Page images and extracted text:
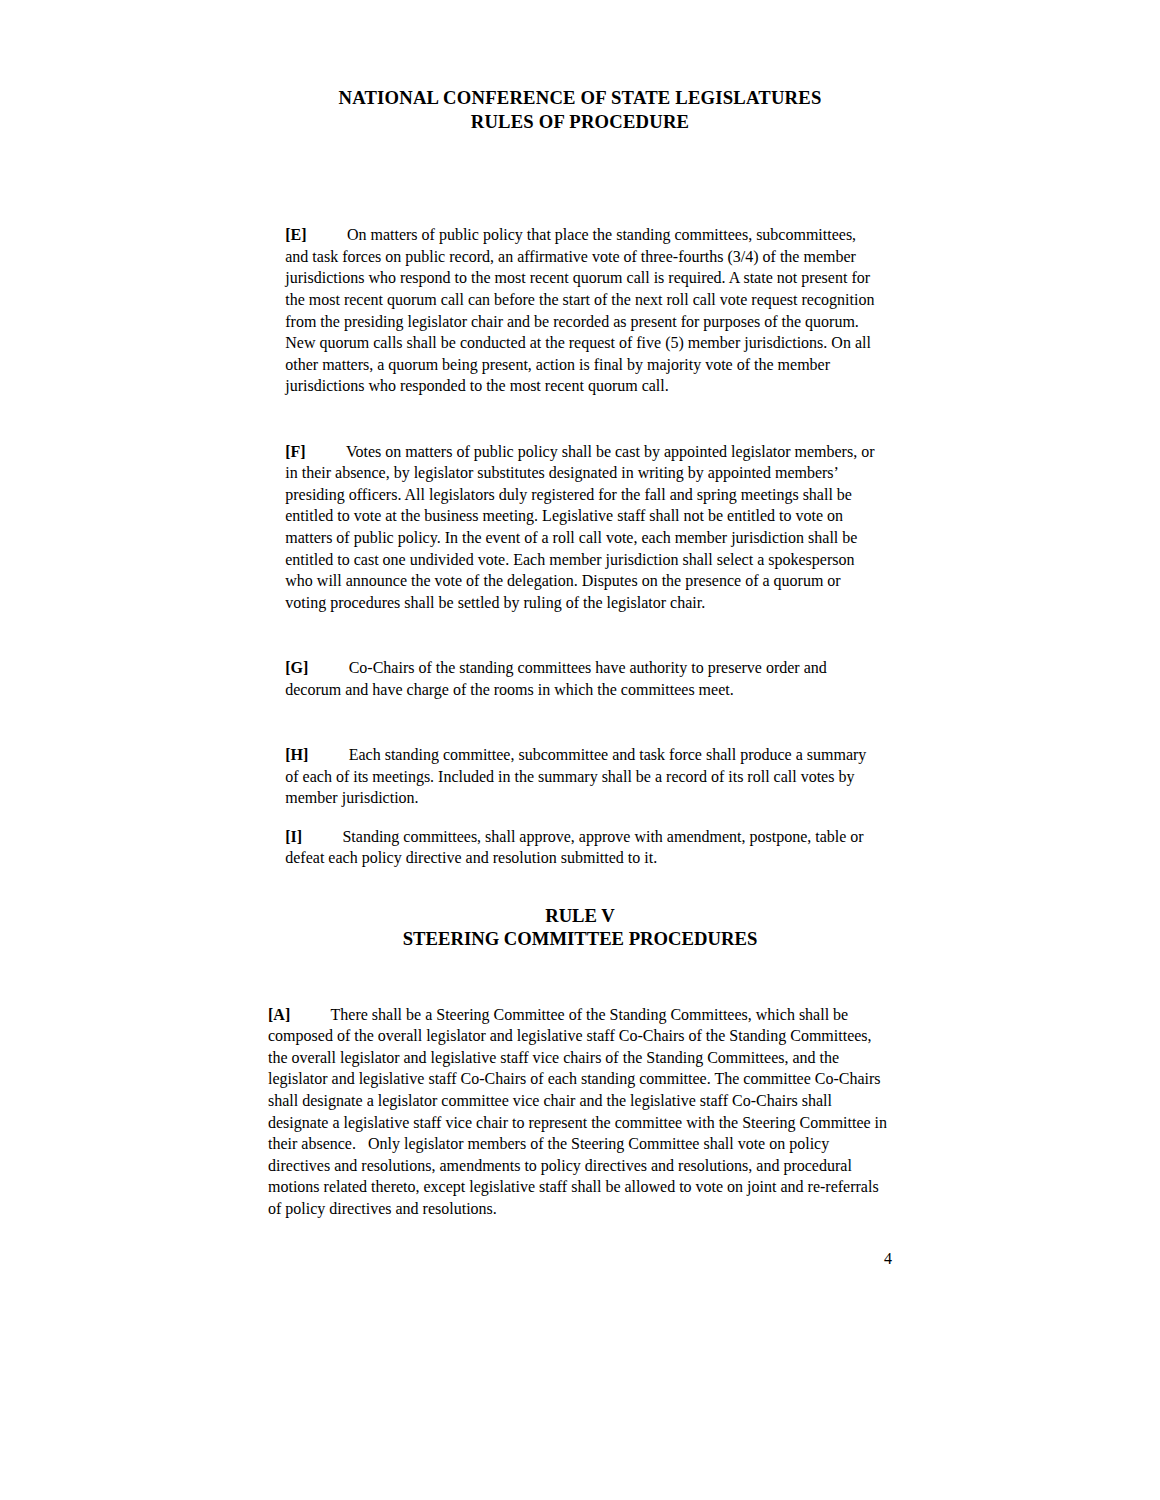NATIONAL CONFERENCE OF STATE LEGISLATURES
RULES OF PROCEDURE
[E] On matters of public policy that place the standing committees, subcommittees, and task forces on public record, an affirmative vote of three-fourths (3/4) of the member jurisdictions who respond to the most recent quorum call is required. A state not present for the most recent quorum call can before the start of the next roll call vote request recognition from the presiding legislator chair and be recorded as present for purposes of the quorum. New quorum calls shall be conducted at the request of five (5) member jurisdictions. On all other matters, a quorum being present, action is final by majority vote of the member jurisdictions who responded to the most recent quorum call.
[F] Votes on matters of public policy shall be cast by appointed legislator members, or in their absence, by legislator substitutes designated in writing by appointed members’ presiding officers. All legislators duly registered for the fall and spring meetings shall be entitled to vote at the business meeting. Legislative staff shall not be entitled to vote on matters of public policy. In the event of a roll call vote, each member jurisdiction shall be entitled to cast one undivided vote. Each member jurisdiction shall select a spokesperson who will announce the vote of the delegation. Disputes on the presence of a quorum or voting procedures shall be settled by ruling of the legislator chair.
[G] Co-Chairs of the standing committees have authority to preserve order and decorum and have charge of the rooms in which the committees meet.
[H] Each standing committee, subcommittee and task force shall produce a summary of each of its meetings. Included in the summary shall be a record of its roll call votes by member jurisdiction.
[I] Standing committees, shall approve, approve with amendment, postpone, table or defeat each policy directive and resolution submitted to it.
RULE V STEERING COMMITTEE PROCEDURES
[A] There shall be a Steering Committee of the Standing Committees, which shall be composed of the overall legislator and legislative staff Co-Chairs of the Standing Committees, the overall legislator and legislative staff vice chairs of the Standing Committees, and the legislator and legislative staff Co-Chairs of each standing committee. The committee Co-Chairs shall designate a legislator committee vice chair and the legislative staff Co-Chairs shall designate a legislative staff vice chair to represent the committee with the Steering Committee in their absence. Only legislator members of the Steering Committee shall vote on policy directives and resolutions, amendments to policy directives and resolutions, and procedural motions related thereto, except legislative staff shall be allowed to vote on joint and re-referrals of policy directives and resolutions.
4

### WHAT THE TASK REQUIRES
Write the entries out in full and exactly, omitting every picture.

### EXERCISE OUTPUT
NATIONAL CONFERENCE OF STATE LEGISLATURES
RULES OF PROCEDURE
[E] On matters of public policy that place the standing committees, subcommittees, and task forces on public record, an affirmative vote of three-fourths (3/4) of the member jurisdictions who respond to the most recent quorum call is required. A state not present for the most recent quorum call can before the start of the next roll call vote request recognition from the presiding legislator chair and be recorded as present for purposes of the quorum. New quorum calls shall be conducted at the request of five (5) member jurisdictions. On all other matters, a quorum being present, action is final by majority vote of the member jurisdictions who responded to the most recent quorum call.
[F] Votes on matters of public policy shall be cast by appointed legislator members, or in their absence, by legislator substitutes designated in writing by appointed members’ presiding officers. All legislators duly registered for the fall and spring meetings shall be entitled to vote at the business meeting. Legislative staff shall not be entitled to vote on matters of public policy. In the event of a roll call vote, each member jurisdiction shall be entitled to cast one undivided vote. Each member jurisdiction shall select a spokesperson who will announce the vote of the delegation. Disputes on the presence of a quorum or voting procedures shall be settled by ruling of the legislator chair.
[G] Co-Chairs of the standing committees have authority to preserve order and decorum and have charge of the rooms in which the committees meet.
[H] Each standing committee, subcommittee and task force shall produce a summary of each of its meetings. Included in the summary shall be a record of its roll call votes by member jurisdiction.
[I] Standing committees, shall approve, approve with amendment, postpone, table or defeat each policy directive and resolution submitted to it.
RULE V STEERING COMMITTEE PROCEDURES
[A] There shall be a Steering Committee of the Standing Committees, which shall be composed of the overall legislator and legislative staff Co-Chairs of the Standing Committees, the overall legislator and legislative staff vice chairs of the Standing Committees, and the legislator and legislative staff Co-Chairs of each standing committee. The committee Co-Chairs shall designate a legislator committee vice chair and the legislative staff Co-Chairs shall designate a legislative staff vice chair to represent the committee with the Steering Committee in their absence. Only legislator members of the Steering Committee shall vote on policy directives and resolutions, amendments to policy directives and resolutions, and procedural motions related thereto, except legislative staff shall be allowed to vote on joint and re-referrals of policy directives and resolutions.
4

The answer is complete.